The Artillery elevator is the third oldest of Valparaíso. At first it was a very basic piece pf machine, with a notorious unevenness on its way to the upper station. It was inaugurated on December 29, 1892, but it started to function a year later, due to the lack of water to operate the machinery.
Given the high demand for the Playa Ancha area, so isolated from the city, that the people carried out a project to improve the original elevator, so the “Artilleria” ended up becoming the only elevator system in the city with two pairs of rails and two independent machine rooms.
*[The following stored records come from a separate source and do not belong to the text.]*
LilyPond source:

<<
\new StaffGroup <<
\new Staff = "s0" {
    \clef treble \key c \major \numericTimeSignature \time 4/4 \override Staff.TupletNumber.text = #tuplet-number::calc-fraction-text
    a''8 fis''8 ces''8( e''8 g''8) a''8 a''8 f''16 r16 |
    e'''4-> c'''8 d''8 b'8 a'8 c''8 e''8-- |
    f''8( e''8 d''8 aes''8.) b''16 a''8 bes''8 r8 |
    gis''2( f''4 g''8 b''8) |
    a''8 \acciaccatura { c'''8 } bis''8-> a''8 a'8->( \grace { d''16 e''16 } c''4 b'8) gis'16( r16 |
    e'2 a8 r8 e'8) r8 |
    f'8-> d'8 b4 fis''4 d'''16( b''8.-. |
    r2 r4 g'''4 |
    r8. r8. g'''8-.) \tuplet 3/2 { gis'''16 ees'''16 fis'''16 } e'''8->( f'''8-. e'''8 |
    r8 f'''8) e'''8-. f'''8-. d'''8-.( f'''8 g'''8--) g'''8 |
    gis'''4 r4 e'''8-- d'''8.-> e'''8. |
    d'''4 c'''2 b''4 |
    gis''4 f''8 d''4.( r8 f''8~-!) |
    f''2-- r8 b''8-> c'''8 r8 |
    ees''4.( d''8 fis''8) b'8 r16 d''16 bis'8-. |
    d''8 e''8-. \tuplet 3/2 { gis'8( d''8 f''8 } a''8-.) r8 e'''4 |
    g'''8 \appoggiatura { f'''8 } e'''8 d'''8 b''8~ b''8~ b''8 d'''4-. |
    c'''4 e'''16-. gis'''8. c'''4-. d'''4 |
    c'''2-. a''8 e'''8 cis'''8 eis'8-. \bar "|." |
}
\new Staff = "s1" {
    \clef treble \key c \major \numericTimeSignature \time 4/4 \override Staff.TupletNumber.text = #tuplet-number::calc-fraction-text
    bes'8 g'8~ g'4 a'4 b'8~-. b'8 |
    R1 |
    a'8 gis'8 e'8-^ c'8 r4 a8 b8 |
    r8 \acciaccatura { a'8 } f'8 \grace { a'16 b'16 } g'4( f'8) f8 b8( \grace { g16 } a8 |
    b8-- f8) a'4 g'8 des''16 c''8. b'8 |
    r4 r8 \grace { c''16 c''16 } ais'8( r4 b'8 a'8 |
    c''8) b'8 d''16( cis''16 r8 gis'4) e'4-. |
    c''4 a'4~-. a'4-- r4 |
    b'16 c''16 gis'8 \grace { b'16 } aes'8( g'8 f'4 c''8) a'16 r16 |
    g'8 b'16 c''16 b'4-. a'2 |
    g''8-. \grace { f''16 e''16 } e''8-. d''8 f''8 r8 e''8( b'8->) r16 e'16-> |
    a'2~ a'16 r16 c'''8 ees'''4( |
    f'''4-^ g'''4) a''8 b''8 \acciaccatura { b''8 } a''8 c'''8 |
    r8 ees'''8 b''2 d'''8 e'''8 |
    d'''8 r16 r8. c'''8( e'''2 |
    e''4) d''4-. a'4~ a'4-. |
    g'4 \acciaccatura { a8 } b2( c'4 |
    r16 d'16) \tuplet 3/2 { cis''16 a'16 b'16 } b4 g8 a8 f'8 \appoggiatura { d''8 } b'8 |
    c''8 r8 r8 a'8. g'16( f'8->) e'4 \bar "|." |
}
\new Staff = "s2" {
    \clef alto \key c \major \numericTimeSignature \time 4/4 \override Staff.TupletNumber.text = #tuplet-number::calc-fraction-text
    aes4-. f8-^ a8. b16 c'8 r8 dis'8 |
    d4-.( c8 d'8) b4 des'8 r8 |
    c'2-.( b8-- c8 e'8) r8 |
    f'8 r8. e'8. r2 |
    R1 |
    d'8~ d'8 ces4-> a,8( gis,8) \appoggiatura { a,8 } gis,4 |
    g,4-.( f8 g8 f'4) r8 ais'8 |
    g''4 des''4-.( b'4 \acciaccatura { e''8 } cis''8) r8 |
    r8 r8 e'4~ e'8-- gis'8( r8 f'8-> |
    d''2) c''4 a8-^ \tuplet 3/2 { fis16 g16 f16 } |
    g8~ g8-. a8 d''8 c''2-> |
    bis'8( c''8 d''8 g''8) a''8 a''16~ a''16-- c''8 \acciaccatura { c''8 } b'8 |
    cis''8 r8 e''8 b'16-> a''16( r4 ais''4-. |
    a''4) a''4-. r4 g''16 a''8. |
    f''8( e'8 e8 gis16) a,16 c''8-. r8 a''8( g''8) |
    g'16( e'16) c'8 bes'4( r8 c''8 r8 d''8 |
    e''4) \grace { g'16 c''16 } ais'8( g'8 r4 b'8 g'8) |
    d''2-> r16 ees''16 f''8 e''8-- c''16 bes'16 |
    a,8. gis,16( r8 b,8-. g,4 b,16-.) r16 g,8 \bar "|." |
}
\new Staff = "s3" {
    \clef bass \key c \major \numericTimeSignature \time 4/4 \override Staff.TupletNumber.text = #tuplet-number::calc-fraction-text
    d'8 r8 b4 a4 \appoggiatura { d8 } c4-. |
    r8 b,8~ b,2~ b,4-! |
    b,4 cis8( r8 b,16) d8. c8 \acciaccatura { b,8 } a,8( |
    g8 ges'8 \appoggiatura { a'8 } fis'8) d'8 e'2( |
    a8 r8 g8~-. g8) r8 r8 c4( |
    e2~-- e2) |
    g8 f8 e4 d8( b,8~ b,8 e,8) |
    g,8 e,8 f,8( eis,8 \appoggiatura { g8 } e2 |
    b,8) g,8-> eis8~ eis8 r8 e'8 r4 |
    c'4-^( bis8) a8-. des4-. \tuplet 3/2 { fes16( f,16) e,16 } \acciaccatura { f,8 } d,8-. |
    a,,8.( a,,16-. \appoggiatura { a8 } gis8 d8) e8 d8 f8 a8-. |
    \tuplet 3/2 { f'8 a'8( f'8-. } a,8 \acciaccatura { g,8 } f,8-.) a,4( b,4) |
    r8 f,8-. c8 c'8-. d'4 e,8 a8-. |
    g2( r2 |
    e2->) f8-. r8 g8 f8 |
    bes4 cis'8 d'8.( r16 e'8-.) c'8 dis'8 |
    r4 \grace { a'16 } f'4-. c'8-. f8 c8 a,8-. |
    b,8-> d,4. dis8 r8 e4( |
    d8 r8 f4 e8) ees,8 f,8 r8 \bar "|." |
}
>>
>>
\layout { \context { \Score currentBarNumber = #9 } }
It´s the most panoramic elevator in the city, with the entrance to its lower station right in front of the Wheelwright Square, next to the Customs Building. Its upper station is located on the “Paseo 21 de mayo”, with its kiosk on stilts and its artisans and street artists in front of the former Naval School, currently converted into the Naval Museum. Its total length is 175 meters, with a 27, 5 degrees slope, and a depth of 80 meters. At one point it had a capacity of up to 50 passengers, but currently can only hold 12 people.
El Polanco is the only elevator of the city that moves vertically, while the rest work as a funicular type.
Among its most striking features are its accesses, presented in the same vertical condition as its operation: its low entrance is through a 150-meter tunnel. Its main entrance has a connection with the hill with a 48-meter-long bridge.
Its only cabin climbs vertically for 60 meters at Cerro Polanco and then goes through the center of a tower, all the way to the end of the ride where a panoramic terrace appears that offers one of the most extraordinary views of the bay of Valparaíso.